I recorded the positions of positive detections in each frame of the video. From the positive detections I created a heatmap and then thresholded that map to identify vehicle positions.I stored that position in the deque of size 20 so as to store the positions detected in atmost 20 frames and then new frames may be introduced.I then perform addition on the frame heat map with all the heatmap in the deque and then used scipy.ndimage.measurements.label() to identify individual blobs in the heatmap. I then assumed each blob corresponded to a vehicle. I constructed bounding boxes to cover the area of each blob detected.

Here are six frames and their corresponding heatmaps:

In [46]:
test_images = glob.glob('./test_images/test*.jpg')

fig, axs = plt.subplots(3, 2, figsize=(10,10))
fig.subplots_adjust(hspace = .004, wspace=.1)
axs = axs.ravel()

for i, im in enumerate(test_images):
    test_img = mpimg.imread(im)
    bbox_list = test_pipe(test_img)
    heatmap_img = np.zeros_like(test_img[:,:,0])
    heat_image=add_heat(heatmap_img, bbox_list)
    axs[i].imshow(heat_image,cmap="hot")
    axs[i].axis('off')

Here is the output of scipy.ndimage.measurements.label() on the integrated heatmap from all six frames:

In [45]:
test_images = glob.glob('./test_images/test*.jpg')

fig, axs = plt.subplots(3, 2, figsize=(10,10))
fig.subplots_adjust(hspace = .004, wspace=.1)
axs = axs.ravel()

for i, im in enumerate(test_images):
    test_img = mpimg.imread(im)
    bbox_list = test_pipe(test_img)
    heatmap_img = np.zeros_like(test_img[:,:,0])
    heat_image=add_heat(heatmap_img, bbox_list)
    heatmap_img = apply_threshold(heat_image, 1)
    labels = label(heatmap_img)
    axs[i].imshow(labels[0], cmap='gray')
    axs[i].axis('off')

Discussion

1. Briefly discuss any problems / issues you faced in your implementation of this project.
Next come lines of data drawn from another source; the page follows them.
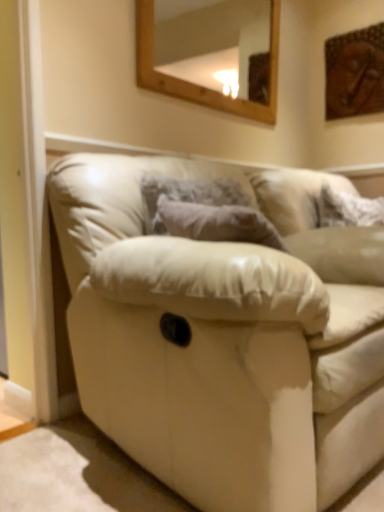
The height and width of the screenshot is (512, 384). Find the location of `white fluffy pillow at upper right`. white fluffy pillow at upper right is located at coordinates (349, 209).

Measure the distance between wooden carving at upper right and camera.

8.31 feet.

Measure the distance between leather couch at center and camera.

The depth of leather couch at center is 30.95 inches.

This screenshot has height=512, width=384. In order to click on white fluffy pillow at upper right in this screenshot , I will do `click(349, 209)`.

Which is more to the left, leather couch at center or wooden-framed mirror at upper center?

wooden-framed mirror at upper center is more to the left.

Considering the relative sizes of leather couch at center and wooden-framed mirror at upper center in the image provided, is leather couch at center wider than wooden-framed mirror at upper center?

Correct, the width of leather couch at center exceeds that of wooden-framed mirror at upper center.

Is wooden-framed mirror at upper center surrounded by leather couch at center?

That's incorrect, wooden-framed mirror at upper center is not inside leather couch at center.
Where will your pipeline likely fail? What could you do to make it more robust?

I started out with a linear SVM and the data that were provided in the lessons . But that resulted in less accuracy . When i finally tuned the parameter i was still getting lots of false positive which i was unable to get rid of using heat map technique also as the false positive regions were enclosed by many flase boundry . In order to remove that I finally decided to augment the training data and it not only increased the accuracy but alse helped in removing the false positive.

The pipeline may fail in the case when the car will overtake my car from left side as i have shrinked the search region to get rid of the false detection from the car coming from the opposite lane.

Some false positives still remain after heatmap filtering. This should be improvable by using more labeled data and tunnig parameter.